Year-end review: Is now a good time to allocate to energy?: A promising year for energy investors gave way to a reversal in the fourth quarter, as oil prices plummeted and global financial markets fell into bear-market territory. Midstream indices finished down less than S&P Energy, but the AMZX and AMEIX still declined by 12.42% and 17.67%, respectively, in 2018. The question that will be asked is whether this represents a buying opportunity, or if the recent dip portends further losses for the space. We believe three factors point to a potential buying opportunity: macro fundamentals, company financial performance and valuations. While oil price fundamentals have taken a negative turn, the midstream backdrop remains solid. The EIA expects U.S. production to continue to increase, which will necessitate further capital investment opportunities for infrastructure firms.1 We believe this will further support midstream financial performance, where over half of constituents in the two Alerian indices beat median EBITDA expectations in both Q2 and Q3 2018.2 Despite this strong performance, valuations are at multi-year lows.
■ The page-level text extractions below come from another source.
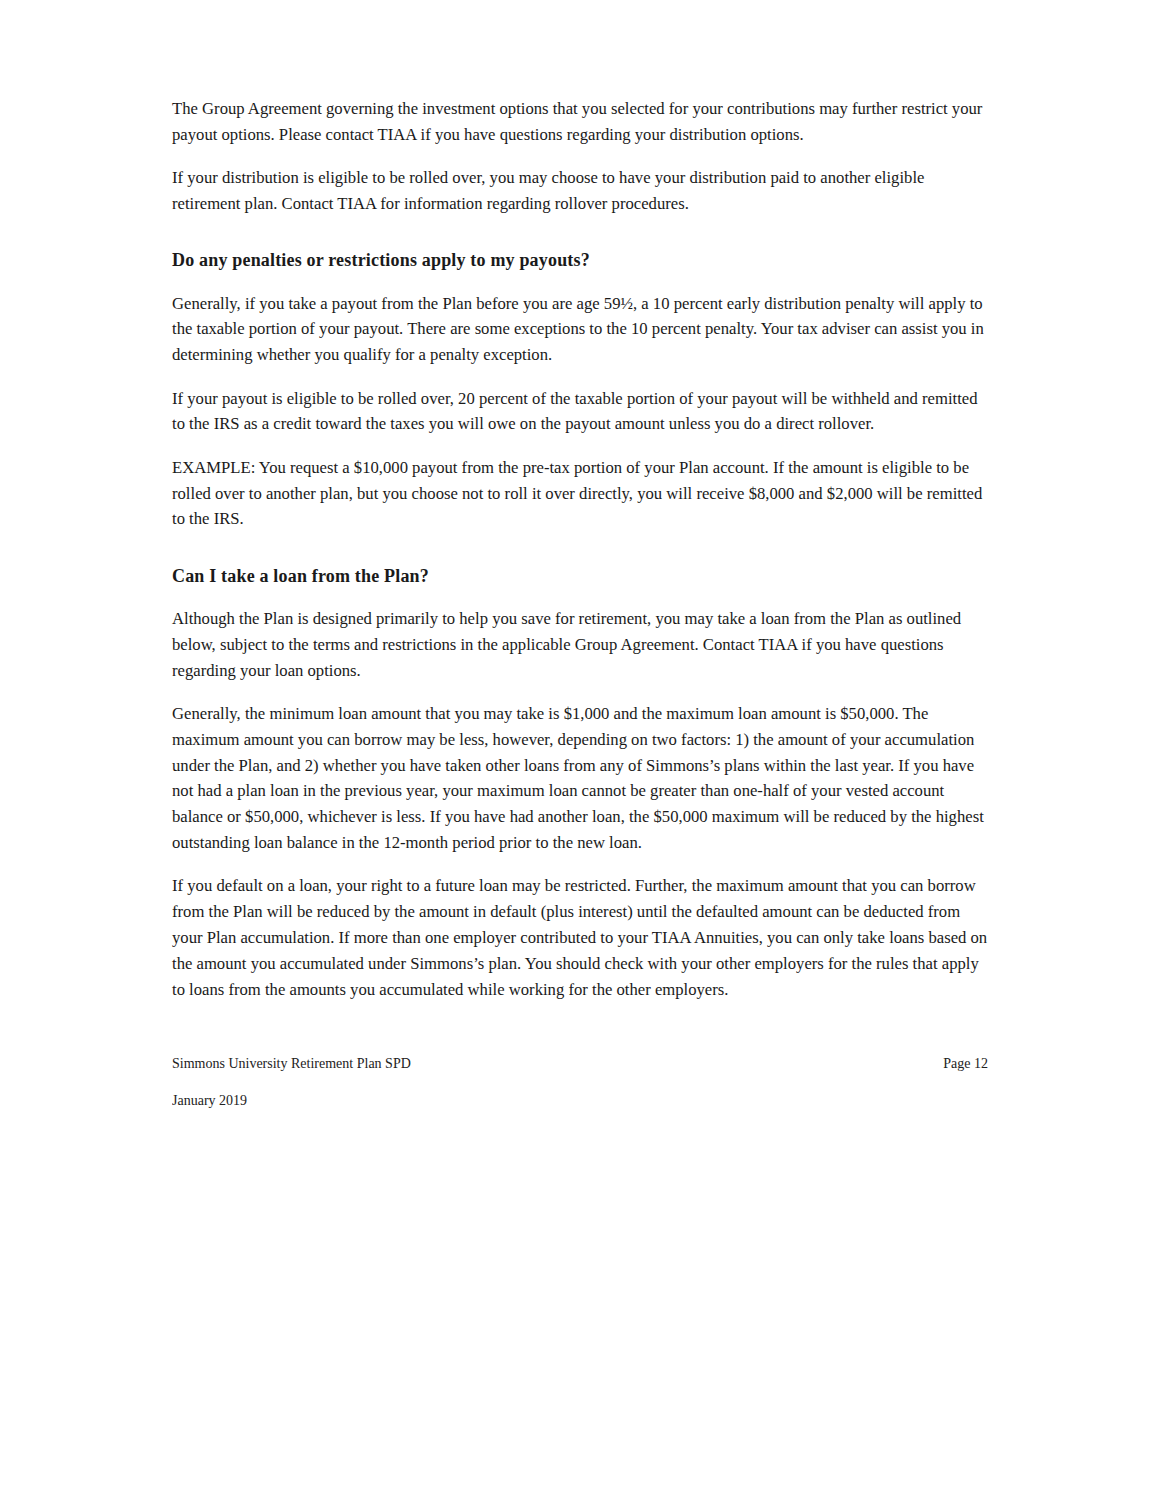The Group Agreement governing the investment options that you selected for your contributions may further restrict your payout options. Please contact TIAA if you have questions regarding your distribution options.
If your distribution is eligible to be rolled over, you may choose to have your distribution paid to another eligible retirement plan. Contact TIAA for information regarding rollover procedures.
Do any penalties or restrictions apply to my payouts?
Generally, if you take a payout from the Plan before you are age 59½, a 10 percent early distribution penalty will apply to the taxable portion of your payout. There are some exceptions to the 10 percent penalty. Your tax adviser can assist you in determining whether you qualify for a penalty exception.
If your payout is eligible to be rolled over, 20 percent of the taxable portion of your payout will be withheld and remitted to the IRS as a credit toward the taxes you will owe on the payout amount unless you do a direct rollover.
EXAMPLE: You request a $10,000 payout from the pre-tax portion of your Plan account. If the amount is eligible to be rolled over to another plan, but you choose not to roll it over directly, you will receive $8,000 and $2,000 will be remitted to the IRS.
Can I take a loan from the Plan?
Although the Plan is designed primarily to help you save for retirement, you may take a loan from the Plan as outlined below, subject to the terms and restrictions in the applicable Group Agreement. Contact TIAA if you have questions regarding your loan options.
Generally, the minimum loan amount that you may take is $1,000 and the maximum loan amount is $50,000. The maximum amount you can borrow may be less, however, depending on two factors: 1) the amount of your accumulation under the Plan, and 2) whether you have taken other loans from any of Simmons’s plans within the last year. If you have not had a plan loan in the previous year, your maximum loan cannot be greater than one-half of your vested account balance or $50,000, whichever is less. If you have had another loan, the $50,000 maximum will be reduced by the highest outstanding loan balance in the 12-month period prior to the new loan.
If you default on a loan, your right to a future loan may be restricted. Further, the maximum amount that you can borrow from the Plan will be reduced by the amount in default (plus interest) until the defaulted amount can be deducted from your Plan accumulation. If more than one employer contributed to your TIAA Annuities, you can only take loans based on the amount you accumulated under Simmons’s plan. You should check with your other employers for the rules that apply to loans from the amounts you accumulated while working for the other employers.
Simmons University Retirement Plan SPD Page 12
January 2019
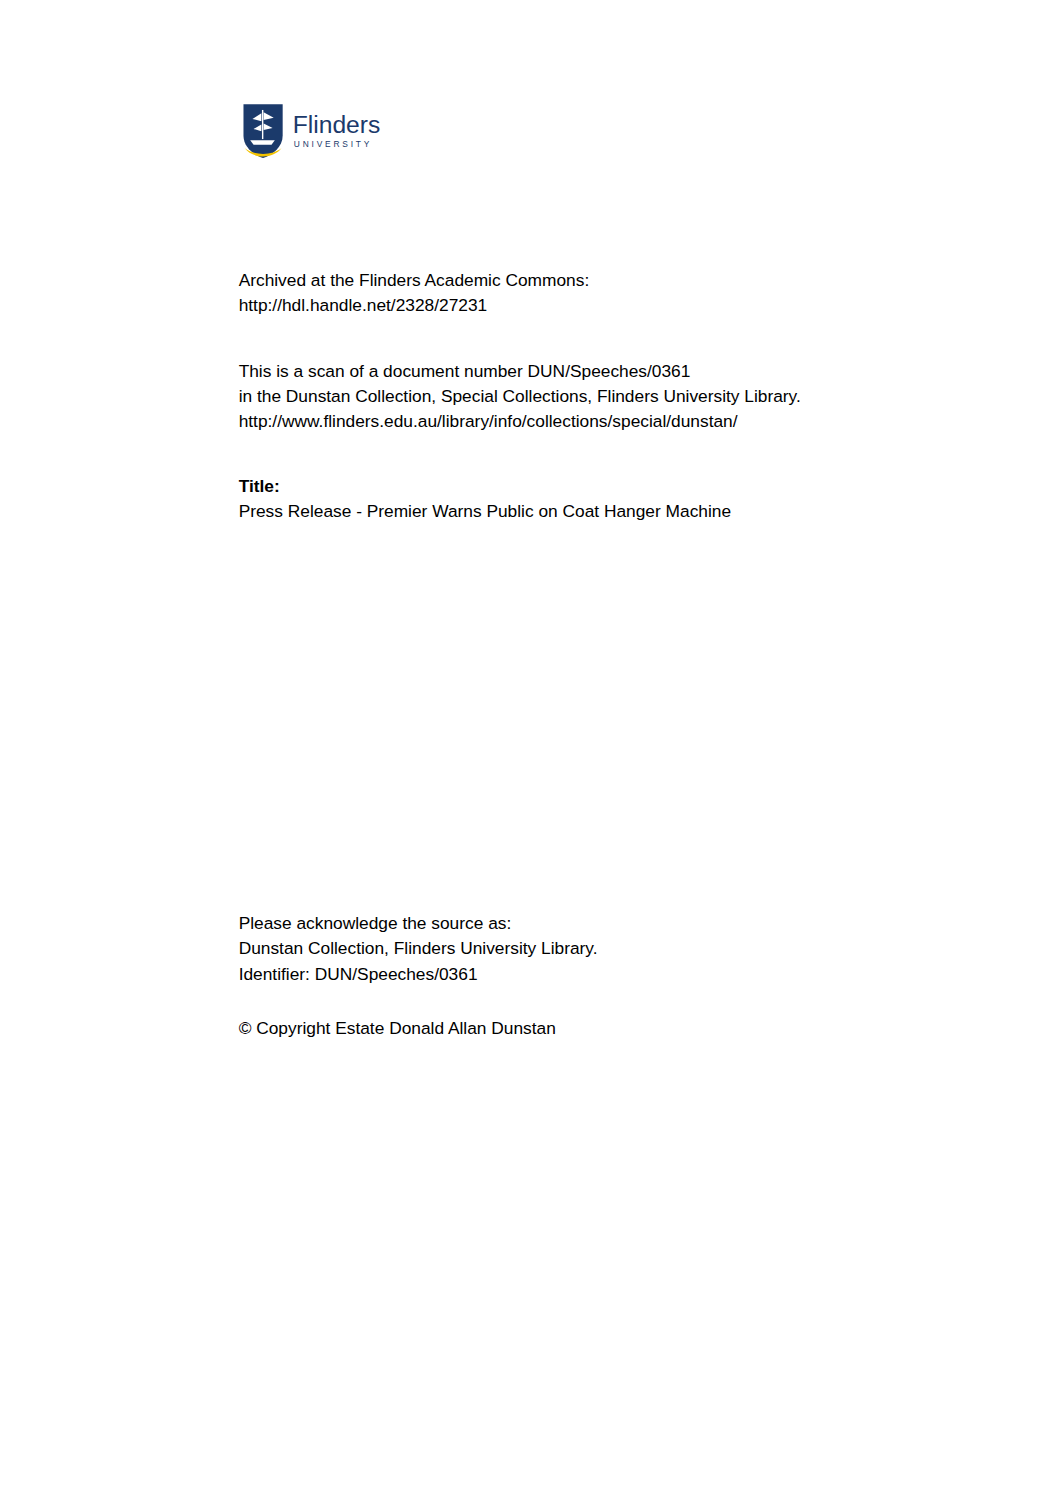Flinders UNIVERSITY
Archived at the Flinders Academic Commons:
http://hdl.handle.net/2328/27231
This is a scan of a document number DUN/Speeches/0361
in the Dunstan Collection, Special Collections, Flinders University Library.
http://www.flinders.edu.au/library/info/collections/special/dunstan/
Title:
Press Release - Premier Warns Public on Coat Hanger Machine
Please acknowledge the source as:
Dunstan Collection, Flinders University Library.
Identifier: DUN/Speeches/0361
© Copyright Estate Donald Allan Dunstan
The P/E ratio of the AMEIX is currently 16.24, the lowest on record, while the P/E of the AMZX is 13.77, the lowest quarterly mark since 2009.3 Additionally, the spread to 10-year Treasury yield for each index ended the year approximately 150 bps wider than their respective 5-year average.4 To conclude, we believe that a solid backdrop will help continue to drive positive company performance, and that historically low valuations may present an attractive entry point for investors heading into 2019.
- Energy markets declined sharply as oil prices fell and equity markets sold off.
- Crude oil fell another $5.26/bbl amid continuing concerns of a supply glut.
- The recent energy sell-off has pushed midstream valuations to multi-year lows.